(EXERCISE DATA begins)

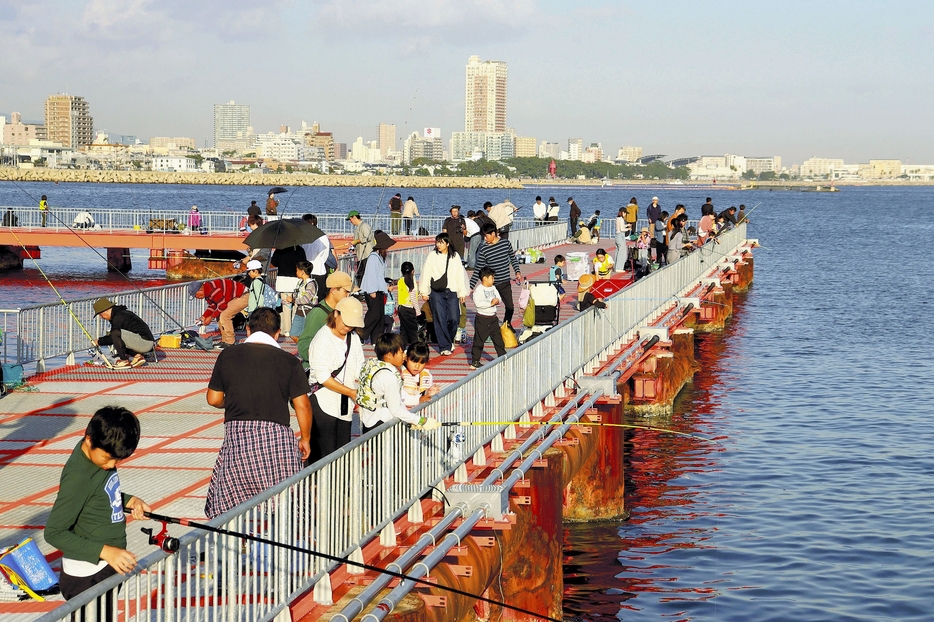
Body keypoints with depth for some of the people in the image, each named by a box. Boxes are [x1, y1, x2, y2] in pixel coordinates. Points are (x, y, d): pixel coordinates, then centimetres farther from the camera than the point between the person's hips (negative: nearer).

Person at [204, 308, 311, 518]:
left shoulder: (228, 355, 7)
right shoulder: (288, 361, 3)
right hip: (277, 436, -1)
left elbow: (214, 399, 10)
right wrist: (305, 439, 14)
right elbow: (302, 405, 1)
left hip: (237, 437, 1)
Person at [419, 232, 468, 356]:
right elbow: (426, 273, 4)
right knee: (440, 319, -6)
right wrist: (424, 292, 2)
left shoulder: (455, 257, 8)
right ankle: (444, 347, 1)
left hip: (451, 292, 2)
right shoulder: (432, 256, 2)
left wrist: (462, 292, 9)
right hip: (436, 292, -2)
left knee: (454, 319, -3)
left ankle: (449, 340, 24)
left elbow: (460, 275, 11)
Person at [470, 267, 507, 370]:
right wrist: (490, 303, -22)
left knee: (498, 339, 12)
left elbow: (499, 299, 13)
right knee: (479, 340, -1)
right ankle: (475, 362, 5)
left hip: (493, 318, 7)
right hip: (482, 319, -7)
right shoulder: (478, 290, -13)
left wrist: (497, 301, -11)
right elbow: (478, 303, -24)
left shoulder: (493, 289, 11)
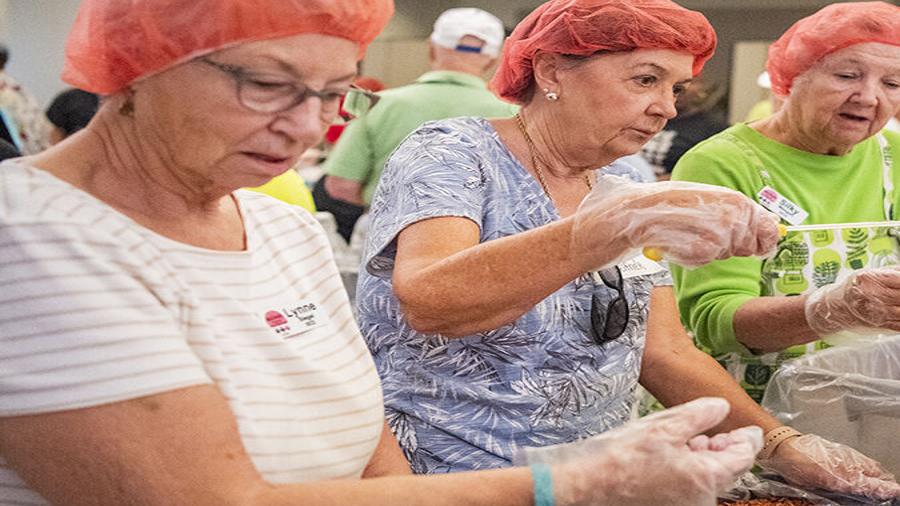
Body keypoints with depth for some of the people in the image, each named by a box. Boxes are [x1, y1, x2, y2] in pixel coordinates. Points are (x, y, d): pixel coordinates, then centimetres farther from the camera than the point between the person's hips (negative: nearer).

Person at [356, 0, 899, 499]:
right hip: (446, 477, -5)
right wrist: (624, 221, -37)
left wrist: (780, 443, -8)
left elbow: (666, 353, 6)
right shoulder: (451, 154, -11)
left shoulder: (621, 194, 8)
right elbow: (428, 301, -30)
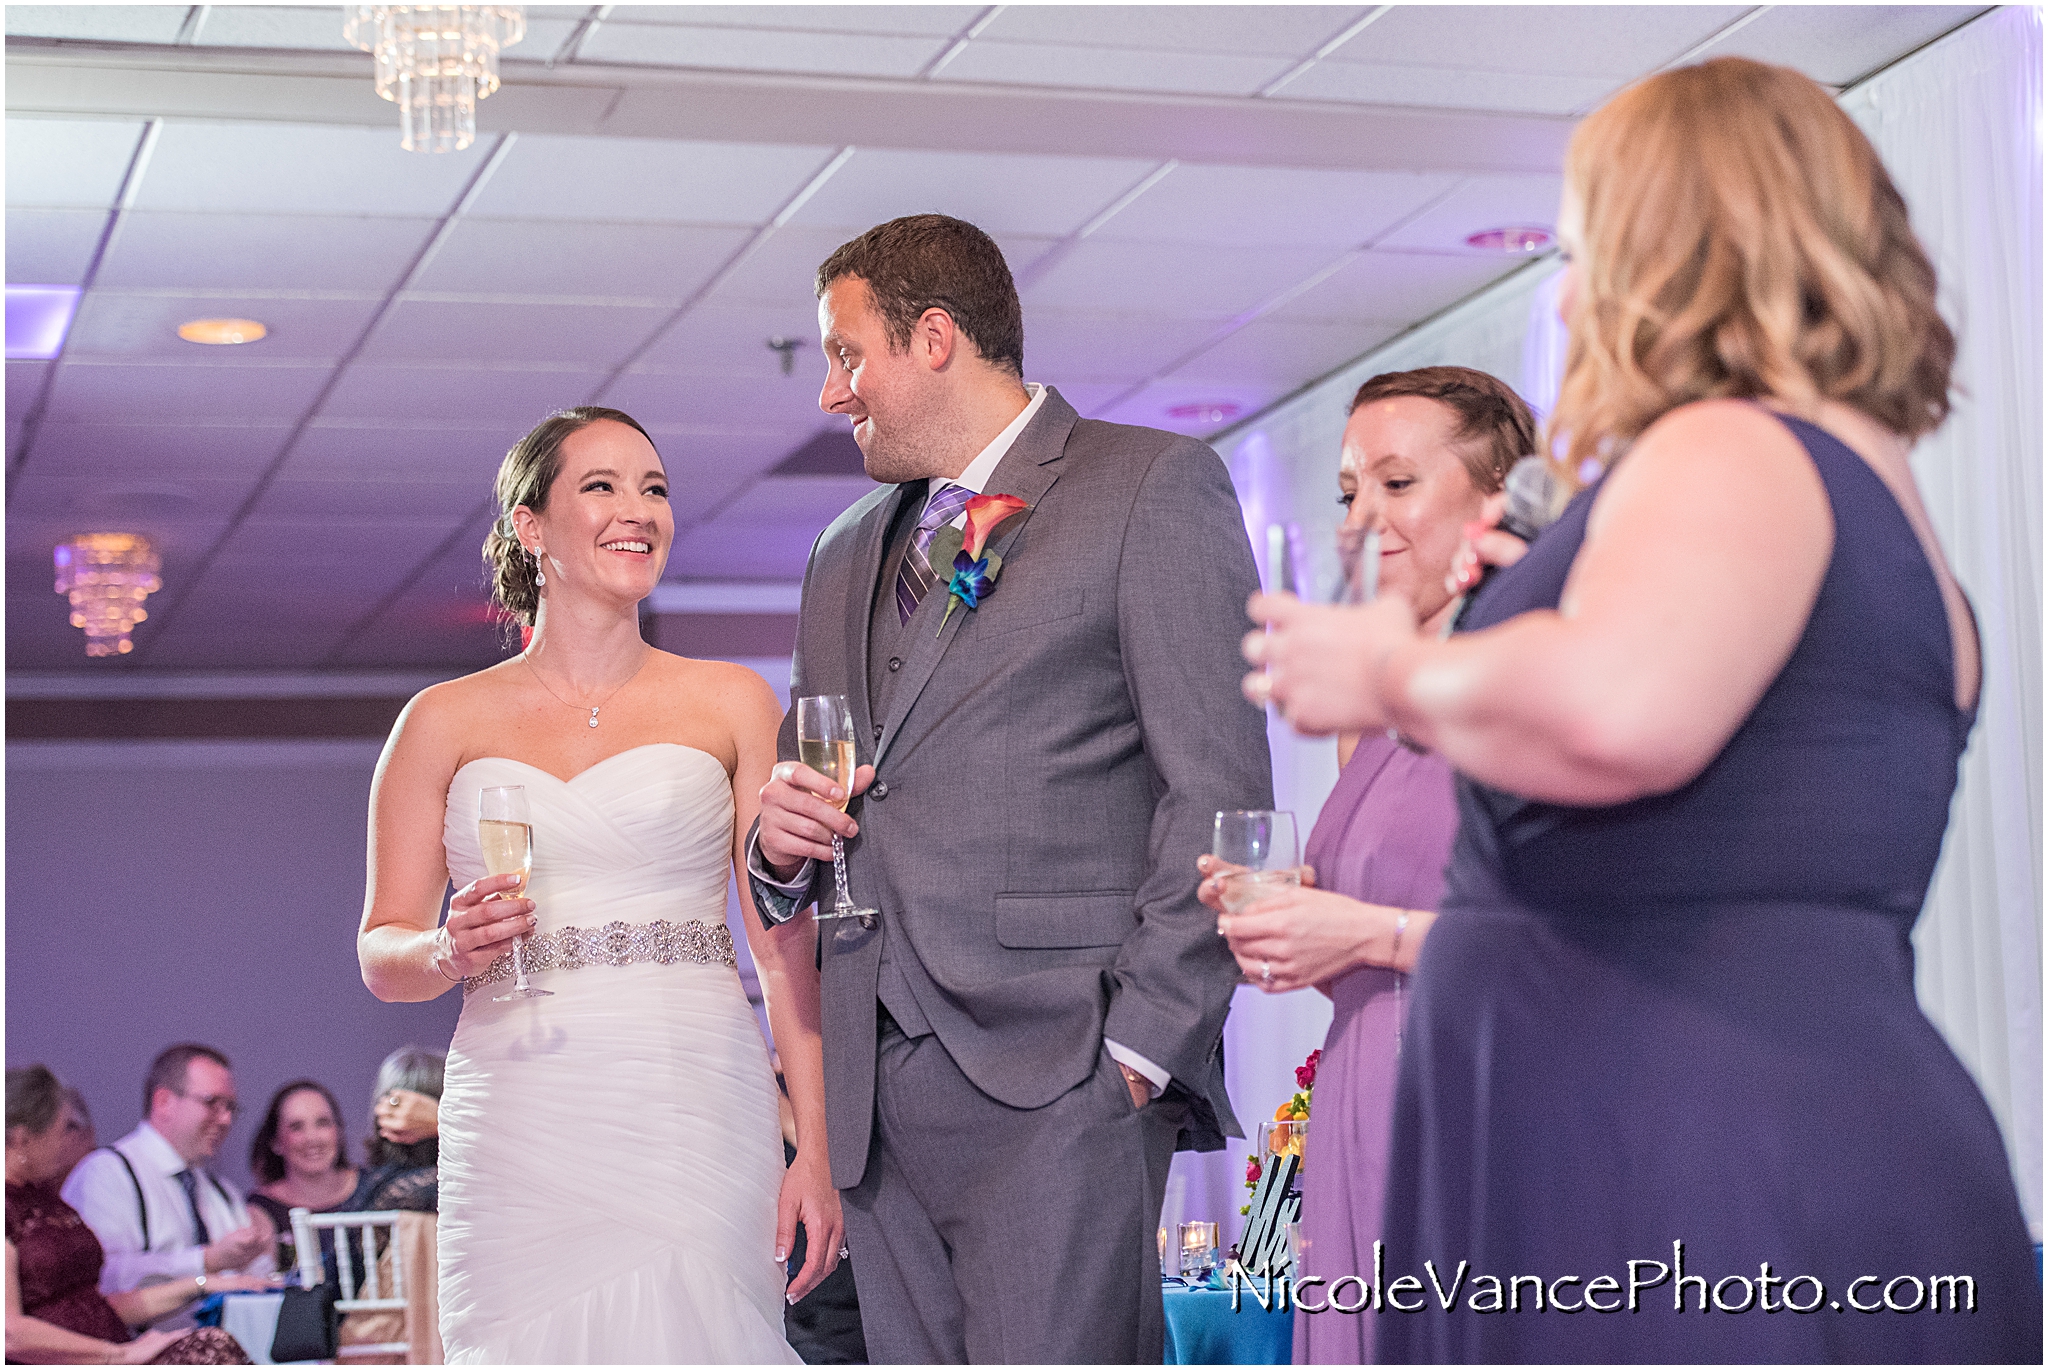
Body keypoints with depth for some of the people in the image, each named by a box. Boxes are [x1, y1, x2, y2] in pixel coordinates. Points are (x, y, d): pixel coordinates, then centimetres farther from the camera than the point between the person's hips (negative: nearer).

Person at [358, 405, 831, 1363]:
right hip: (521, 1129, 1)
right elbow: (380, 952, 12)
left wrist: (818, 1149, -4)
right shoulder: (445, 723, 10)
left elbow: (786, 941, 4)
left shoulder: (731, 704, 9)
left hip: (696, 1120, 0)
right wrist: (451, 950, -12)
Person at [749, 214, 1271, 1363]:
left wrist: (1143, 1042, -13)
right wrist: (780, 837, 7)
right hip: (882, 1092, 6)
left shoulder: (1154, 487, 2)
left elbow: (1219, 791, -6)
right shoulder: (846, 555, 24)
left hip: (1059, 1072, -6)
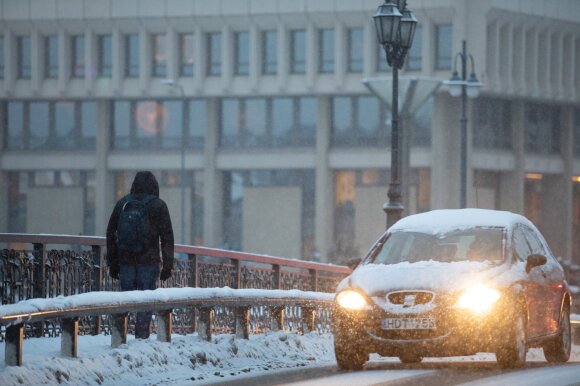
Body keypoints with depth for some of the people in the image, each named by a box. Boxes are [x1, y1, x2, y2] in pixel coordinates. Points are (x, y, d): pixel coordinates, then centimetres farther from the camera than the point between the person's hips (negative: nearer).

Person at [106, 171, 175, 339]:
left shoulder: (122, 204, 9)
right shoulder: (158, 205, -1)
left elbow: (111, 234, 11)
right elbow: (167, 237, -2)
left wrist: (112, 263, 16)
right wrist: (168, 265, 1)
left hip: (126, 260, 3)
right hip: (149, 262, -3)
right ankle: (141, 336, -6)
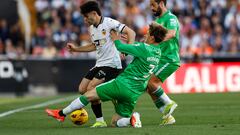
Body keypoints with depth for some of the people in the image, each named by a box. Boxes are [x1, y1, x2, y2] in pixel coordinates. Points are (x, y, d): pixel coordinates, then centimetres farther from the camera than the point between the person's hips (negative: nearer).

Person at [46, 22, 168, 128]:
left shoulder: (144, 48, -12)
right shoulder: (158, 53, 12)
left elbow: (121, 47, -5)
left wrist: (115, 37, 14)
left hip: (122, 84, -7)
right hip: (135, 94, 7)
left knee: (89, 95, 5)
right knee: (115, 122, 13)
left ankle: (61, 114, 14)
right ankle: (131, 118, -15)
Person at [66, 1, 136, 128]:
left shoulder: (109, 23, -13)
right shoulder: (92, 28, 13)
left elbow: (131, 32, -16)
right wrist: (76, 49, 24)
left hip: (111, 64, -9)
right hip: (99, 64, 9)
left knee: (91, 89, -18)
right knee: (82, 89, 2)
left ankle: (100, 121, -4)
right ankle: (99, 121, 6)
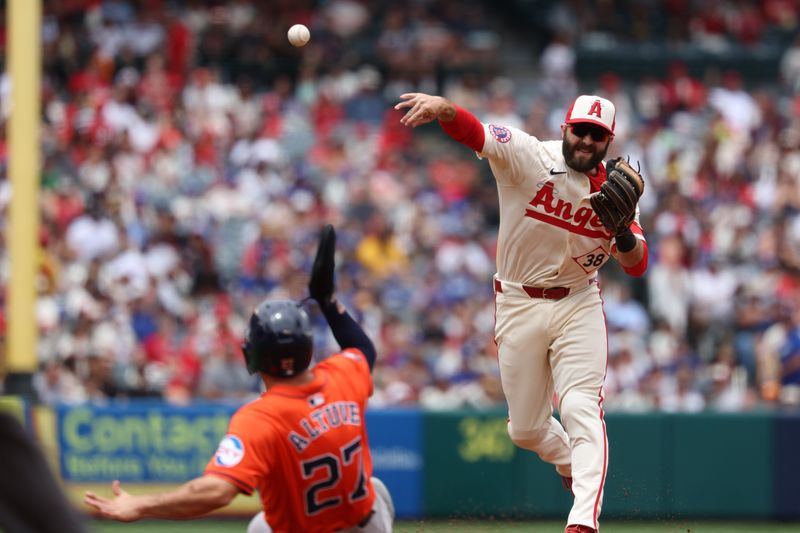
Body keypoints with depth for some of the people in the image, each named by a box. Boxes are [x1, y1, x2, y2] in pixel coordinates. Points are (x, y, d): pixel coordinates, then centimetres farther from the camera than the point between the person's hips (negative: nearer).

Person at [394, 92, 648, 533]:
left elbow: (636, 266, -9)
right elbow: (471, 131, -29)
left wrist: (624, 231, -32)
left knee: (581, 409, -18)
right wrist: (443, 107, -52)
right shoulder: (528, 157, -13)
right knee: (526, 429, 9)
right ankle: (567, 461, 43)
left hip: (578, 306, 0)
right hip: (519, 304, 0)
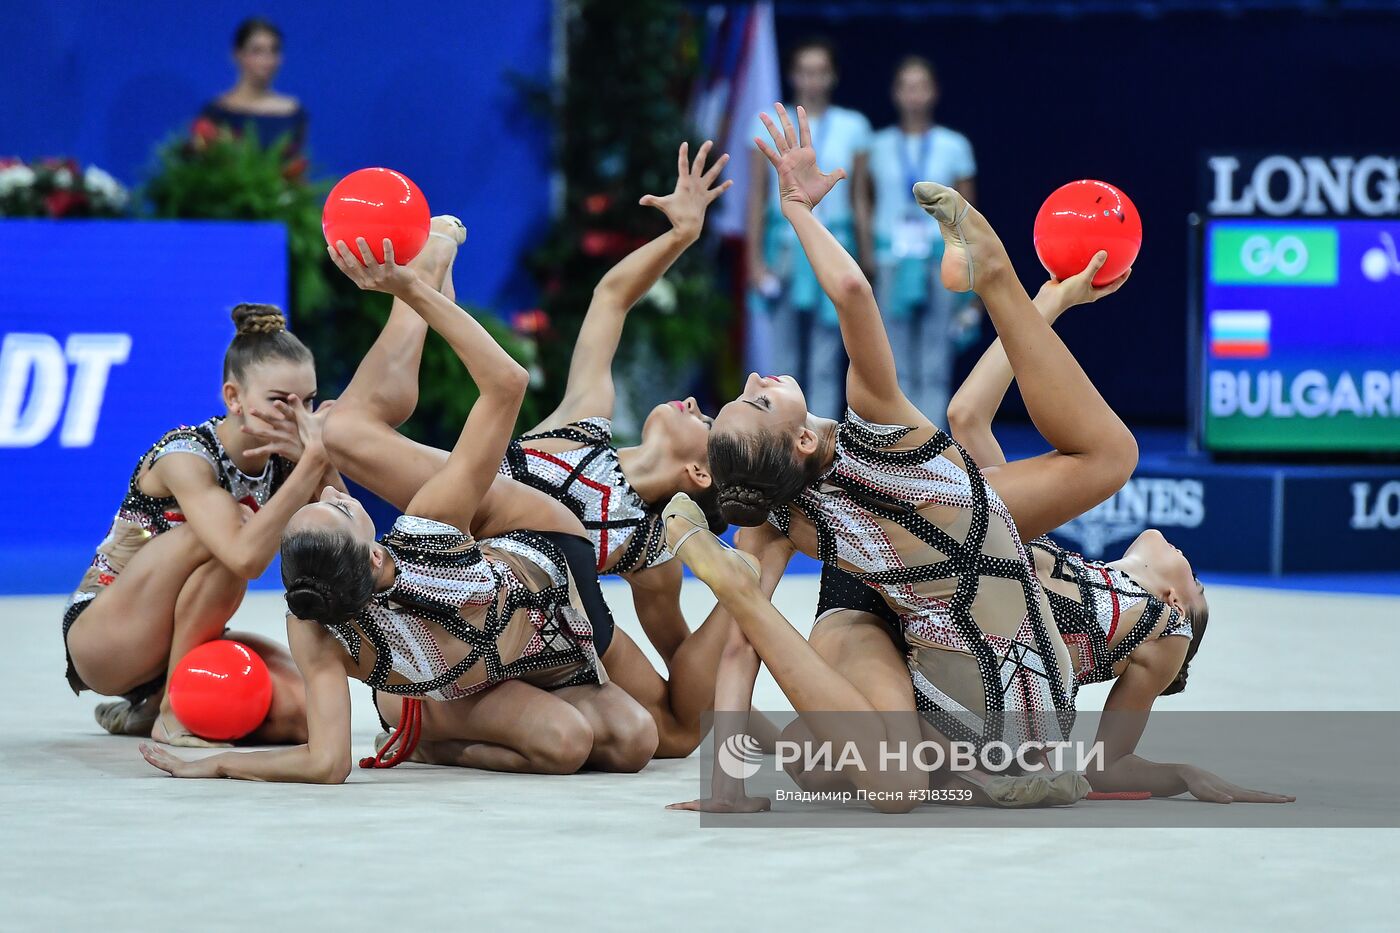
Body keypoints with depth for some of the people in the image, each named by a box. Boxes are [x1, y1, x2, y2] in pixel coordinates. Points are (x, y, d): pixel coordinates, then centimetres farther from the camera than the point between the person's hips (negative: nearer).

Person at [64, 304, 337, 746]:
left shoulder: (283, 458, -4)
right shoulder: (186, 457, -24)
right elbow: (246, 558, -40)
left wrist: (323, 463, -28)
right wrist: (314, 459, -39)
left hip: (188, 642, 7)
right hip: (101, 636, -7)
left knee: (298, 712, -22)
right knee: (229, 529, -31)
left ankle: (145, 712, 6)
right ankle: (172, 711, -19)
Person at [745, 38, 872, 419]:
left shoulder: (853, 127, 7)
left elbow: (860, 198, 9)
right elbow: (756, 197, 4)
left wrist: (869, 261, 6)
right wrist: (755, 259, -3)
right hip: (783, 247, 0)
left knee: (827, 365, -1)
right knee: (781, 362, -2)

(EXERCISE DATA ends)

INSTRUCTIONS FOR THE TASK:
An exact copy of the lines above from the one with "left hip: (1059, 1072, -6)" up to and including the one with "right elbow: (167, 237, -2)" is required; reproduce only those lines, omitting all pictures.

YOUR SOLUTION:
left hip: (1059, 1072, -6)
Body keypoints with depth for some of the people in the image, each named by a box. Boxes are [x1, y1, x2, y2] in pixel coordinates. Points are (x, y, d): pixel coordinates, then centimetres farther from the camera than the point between the person's hips (negative: nearer).

Person at [106, 171, 175, 339]:
left shoulder: (122, 204, 9)
right shoulder: (158, 205, -1)
left elbow: (111, 234, 11)
right elbow: (167, 237, -2)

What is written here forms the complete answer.